On Thu, Dec 10, 2009 at 4:17 AM, Bruno Marchal <marc...@ulb.ac.be> wrote:

>
>
> >
> > But if numbers can "just exist", and matter can "just exist", then why
> > can't conscious experiences "just exist"?
>
> Numbers can just exist, and this is the last unsolvable mystery. Yet
> we can explain (assuming comp) why this mystery is absolutely
> unsolvable. It is not possible to explain numbers without assuming
> numbers (or combinators, etc.)
> Matter cannot exists primitively, but can exist as appearance for some
> numbers, and those appearance obeys laws, reducible to the math of
> universal numbers.
> Consciousness also, but is more fundamental than matter: NUMBER =>
> CONSCIOUSNESS => MATTER, is the probable "causal" (in some precise
> number theoretical sense) relation.
> (probably even NUMBER => CONSCIOUSNESS => MATTER => HUMAN
> CONSCIOUSNESS => HUMAN NUMBERS). Here the last two steps would explain
> why we don't accept easily (intuitively) the origin).
>
>
That is interesting, why would you say NUMBER => CONCIOUSNESS => MATTER is
more probable than NUMBER => MATTER => CONSCIOUSNESS?  Is it related
to Boltzmann's
theory of independent brains being more probable than whole universes?

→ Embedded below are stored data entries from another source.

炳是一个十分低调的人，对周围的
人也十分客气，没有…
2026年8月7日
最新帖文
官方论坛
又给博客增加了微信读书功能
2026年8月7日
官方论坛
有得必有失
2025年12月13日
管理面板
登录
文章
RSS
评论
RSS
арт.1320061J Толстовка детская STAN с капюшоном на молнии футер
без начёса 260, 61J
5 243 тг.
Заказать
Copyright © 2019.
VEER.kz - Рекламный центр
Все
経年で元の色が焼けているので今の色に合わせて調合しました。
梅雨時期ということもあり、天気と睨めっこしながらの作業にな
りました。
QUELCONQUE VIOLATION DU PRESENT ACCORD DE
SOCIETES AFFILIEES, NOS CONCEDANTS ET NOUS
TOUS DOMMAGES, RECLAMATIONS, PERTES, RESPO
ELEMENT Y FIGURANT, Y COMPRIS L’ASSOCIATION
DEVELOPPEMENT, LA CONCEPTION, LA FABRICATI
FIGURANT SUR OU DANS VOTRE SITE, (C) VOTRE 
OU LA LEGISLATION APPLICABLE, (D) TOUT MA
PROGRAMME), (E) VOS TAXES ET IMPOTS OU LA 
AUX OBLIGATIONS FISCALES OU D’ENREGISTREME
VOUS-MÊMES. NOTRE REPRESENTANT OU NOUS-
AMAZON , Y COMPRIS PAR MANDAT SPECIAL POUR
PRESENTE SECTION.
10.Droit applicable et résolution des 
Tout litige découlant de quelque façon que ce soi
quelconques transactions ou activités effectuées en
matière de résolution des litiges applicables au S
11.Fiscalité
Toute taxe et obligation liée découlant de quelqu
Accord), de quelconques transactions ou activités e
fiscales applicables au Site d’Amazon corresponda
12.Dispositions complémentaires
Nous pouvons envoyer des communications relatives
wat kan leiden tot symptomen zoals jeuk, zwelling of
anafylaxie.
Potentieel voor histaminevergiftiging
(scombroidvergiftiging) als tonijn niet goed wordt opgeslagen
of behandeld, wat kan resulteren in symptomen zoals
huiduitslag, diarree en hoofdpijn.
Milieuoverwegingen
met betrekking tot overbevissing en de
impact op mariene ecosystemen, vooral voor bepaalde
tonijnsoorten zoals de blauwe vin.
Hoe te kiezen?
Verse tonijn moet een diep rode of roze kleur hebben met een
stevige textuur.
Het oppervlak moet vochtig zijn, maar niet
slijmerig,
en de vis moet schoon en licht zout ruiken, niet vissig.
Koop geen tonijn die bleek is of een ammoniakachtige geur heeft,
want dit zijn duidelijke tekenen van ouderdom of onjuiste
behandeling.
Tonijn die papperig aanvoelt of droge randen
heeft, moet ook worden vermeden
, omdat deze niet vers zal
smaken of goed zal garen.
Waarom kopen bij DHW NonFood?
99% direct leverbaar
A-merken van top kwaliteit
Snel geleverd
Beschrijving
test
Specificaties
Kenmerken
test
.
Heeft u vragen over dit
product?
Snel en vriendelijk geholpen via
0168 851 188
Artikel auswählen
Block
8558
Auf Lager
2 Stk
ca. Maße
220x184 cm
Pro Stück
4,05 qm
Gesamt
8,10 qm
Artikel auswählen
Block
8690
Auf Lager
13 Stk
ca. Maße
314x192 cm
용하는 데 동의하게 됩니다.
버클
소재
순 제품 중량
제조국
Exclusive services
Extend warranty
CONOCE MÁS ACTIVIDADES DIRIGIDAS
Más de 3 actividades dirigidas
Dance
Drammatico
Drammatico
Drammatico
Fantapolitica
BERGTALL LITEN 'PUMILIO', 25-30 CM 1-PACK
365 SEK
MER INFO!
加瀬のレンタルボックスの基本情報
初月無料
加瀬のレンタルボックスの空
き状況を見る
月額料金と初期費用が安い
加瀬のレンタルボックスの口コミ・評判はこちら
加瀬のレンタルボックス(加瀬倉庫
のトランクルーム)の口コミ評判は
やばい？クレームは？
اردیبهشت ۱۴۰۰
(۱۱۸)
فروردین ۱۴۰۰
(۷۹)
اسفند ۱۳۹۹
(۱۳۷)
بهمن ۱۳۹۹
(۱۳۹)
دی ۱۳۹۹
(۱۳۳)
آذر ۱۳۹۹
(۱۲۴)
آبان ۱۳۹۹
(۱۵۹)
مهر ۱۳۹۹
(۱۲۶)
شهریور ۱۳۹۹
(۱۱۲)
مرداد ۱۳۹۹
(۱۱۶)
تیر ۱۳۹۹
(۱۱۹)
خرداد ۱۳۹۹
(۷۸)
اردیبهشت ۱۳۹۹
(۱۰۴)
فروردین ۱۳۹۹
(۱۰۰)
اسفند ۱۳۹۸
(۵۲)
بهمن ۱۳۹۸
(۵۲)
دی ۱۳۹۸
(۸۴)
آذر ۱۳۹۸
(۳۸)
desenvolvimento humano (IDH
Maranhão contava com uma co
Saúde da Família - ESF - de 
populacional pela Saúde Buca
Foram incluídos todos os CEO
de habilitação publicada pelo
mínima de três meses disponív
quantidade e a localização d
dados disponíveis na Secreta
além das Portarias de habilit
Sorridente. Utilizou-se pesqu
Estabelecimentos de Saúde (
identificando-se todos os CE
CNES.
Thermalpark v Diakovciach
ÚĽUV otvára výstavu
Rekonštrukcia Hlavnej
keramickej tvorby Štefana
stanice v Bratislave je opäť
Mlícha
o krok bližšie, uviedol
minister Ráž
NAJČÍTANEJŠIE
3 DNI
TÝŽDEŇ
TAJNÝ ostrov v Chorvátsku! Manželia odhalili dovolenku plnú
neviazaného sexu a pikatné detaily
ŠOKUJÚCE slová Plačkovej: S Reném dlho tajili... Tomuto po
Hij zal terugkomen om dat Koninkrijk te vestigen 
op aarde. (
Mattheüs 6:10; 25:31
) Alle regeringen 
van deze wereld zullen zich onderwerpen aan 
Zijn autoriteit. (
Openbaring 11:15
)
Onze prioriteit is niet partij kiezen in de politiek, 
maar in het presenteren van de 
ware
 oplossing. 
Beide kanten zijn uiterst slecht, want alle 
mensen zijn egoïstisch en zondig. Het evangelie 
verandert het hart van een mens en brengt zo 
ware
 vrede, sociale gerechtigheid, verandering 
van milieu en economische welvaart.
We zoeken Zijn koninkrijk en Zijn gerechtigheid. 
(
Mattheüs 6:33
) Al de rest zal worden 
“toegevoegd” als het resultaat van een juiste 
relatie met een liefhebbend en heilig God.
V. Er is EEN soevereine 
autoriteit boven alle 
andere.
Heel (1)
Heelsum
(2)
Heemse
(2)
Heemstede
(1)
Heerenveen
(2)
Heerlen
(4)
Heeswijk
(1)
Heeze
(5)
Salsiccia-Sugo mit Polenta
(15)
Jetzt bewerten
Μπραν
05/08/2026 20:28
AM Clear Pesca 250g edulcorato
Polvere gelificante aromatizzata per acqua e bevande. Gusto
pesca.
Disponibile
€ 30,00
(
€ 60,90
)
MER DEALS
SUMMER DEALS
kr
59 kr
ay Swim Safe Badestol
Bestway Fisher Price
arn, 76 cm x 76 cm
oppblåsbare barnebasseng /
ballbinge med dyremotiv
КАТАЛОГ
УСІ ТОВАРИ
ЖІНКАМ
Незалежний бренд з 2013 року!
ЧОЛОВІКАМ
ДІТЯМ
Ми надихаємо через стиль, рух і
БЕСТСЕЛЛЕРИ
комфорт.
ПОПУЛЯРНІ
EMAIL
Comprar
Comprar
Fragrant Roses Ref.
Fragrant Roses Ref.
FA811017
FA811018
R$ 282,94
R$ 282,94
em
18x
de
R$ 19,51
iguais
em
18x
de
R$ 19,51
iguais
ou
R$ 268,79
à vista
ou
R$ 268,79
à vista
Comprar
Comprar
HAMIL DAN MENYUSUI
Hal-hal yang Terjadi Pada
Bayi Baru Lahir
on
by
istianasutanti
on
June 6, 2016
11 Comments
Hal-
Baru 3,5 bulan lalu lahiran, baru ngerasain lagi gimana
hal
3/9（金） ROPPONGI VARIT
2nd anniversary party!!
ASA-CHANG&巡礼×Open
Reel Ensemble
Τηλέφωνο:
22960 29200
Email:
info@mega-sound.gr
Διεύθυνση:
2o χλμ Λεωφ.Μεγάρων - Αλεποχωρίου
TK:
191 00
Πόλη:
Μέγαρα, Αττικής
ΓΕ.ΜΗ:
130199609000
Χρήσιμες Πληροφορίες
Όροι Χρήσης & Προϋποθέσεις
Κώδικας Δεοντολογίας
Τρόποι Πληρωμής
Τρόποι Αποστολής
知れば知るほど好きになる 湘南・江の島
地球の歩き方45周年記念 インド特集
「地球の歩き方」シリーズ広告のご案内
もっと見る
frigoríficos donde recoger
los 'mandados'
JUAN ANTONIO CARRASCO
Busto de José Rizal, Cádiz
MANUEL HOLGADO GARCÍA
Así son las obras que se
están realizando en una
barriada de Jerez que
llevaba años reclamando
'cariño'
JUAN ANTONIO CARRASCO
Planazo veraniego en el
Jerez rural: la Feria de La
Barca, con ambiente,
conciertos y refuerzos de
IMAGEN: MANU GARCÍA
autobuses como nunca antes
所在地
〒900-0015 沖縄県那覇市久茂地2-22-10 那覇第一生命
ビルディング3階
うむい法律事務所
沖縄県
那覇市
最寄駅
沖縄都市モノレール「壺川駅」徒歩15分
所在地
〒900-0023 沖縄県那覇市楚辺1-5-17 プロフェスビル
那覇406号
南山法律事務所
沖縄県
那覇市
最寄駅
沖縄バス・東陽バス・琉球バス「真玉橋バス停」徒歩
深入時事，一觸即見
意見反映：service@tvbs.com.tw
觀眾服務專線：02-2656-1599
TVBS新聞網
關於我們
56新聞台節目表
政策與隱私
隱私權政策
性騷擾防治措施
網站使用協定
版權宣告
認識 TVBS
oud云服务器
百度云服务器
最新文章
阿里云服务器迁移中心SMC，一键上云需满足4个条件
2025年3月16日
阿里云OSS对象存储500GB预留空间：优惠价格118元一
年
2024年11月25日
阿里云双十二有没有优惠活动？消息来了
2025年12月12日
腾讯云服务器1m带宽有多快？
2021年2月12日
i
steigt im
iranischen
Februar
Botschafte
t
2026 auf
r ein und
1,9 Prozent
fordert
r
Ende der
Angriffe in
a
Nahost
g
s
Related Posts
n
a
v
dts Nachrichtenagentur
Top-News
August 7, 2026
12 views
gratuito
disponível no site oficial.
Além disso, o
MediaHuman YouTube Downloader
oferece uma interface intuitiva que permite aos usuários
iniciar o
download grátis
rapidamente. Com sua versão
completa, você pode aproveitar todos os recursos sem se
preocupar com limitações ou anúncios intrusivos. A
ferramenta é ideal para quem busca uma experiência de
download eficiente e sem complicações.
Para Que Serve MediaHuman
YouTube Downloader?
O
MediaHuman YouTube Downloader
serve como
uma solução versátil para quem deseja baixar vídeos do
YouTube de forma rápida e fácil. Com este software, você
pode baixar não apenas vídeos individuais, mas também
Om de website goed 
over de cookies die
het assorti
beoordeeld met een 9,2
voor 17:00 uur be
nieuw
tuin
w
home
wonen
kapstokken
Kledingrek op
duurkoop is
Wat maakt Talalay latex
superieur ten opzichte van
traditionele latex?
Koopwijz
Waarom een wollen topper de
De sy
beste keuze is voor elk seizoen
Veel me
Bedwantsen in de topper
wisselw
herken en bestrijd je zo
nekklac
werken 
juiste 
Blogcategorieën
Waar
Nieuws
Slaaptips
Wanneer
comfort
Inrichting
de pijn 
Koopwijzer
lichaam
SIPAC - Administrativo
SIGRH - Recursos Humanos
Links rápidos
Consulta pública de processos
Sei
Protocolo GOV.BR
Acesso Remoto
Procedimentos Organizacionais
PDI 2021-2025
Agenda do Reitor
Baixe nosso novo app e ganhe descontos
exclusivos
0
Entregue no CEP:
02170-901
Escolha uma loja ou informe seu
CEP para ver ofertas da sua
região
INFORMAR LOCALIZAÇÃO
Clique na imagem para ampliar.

To your second point, about NUMBER => CONSCIOUSNESS => MATTER => HUMAN
CONSCIOUSNESS => HUMAN NUMBERS, what is the purpose/role of the
consciousness step prior to matter?  How does consciousness support matter
that supports human consciousness?


> >
> > Why do my conscious experiences have the particular contents that they
> > do?
>
> Again, here we can explain why we cannot explain this. Like we can
> explain that no one can explain why it has been reconstituted in
> Washington and not in Moscow (or vice-versa). This is what we can call
> geography/history, by opposition to physics which studies laws (of the
> observable by universal machine). Laws are universal. In my youth I
> thought that physics was a sort of geography. Now I know that comp
> preserve a big body of physical laws. The multiverse is the same for
> all observers, (machine and non machine, really, except those 'quite
> close to the unique "one")
>

That is very interesting, what do you mean by those close to the unique one?
 Would these be observers which appear early on in the Dovetailer Algorithm?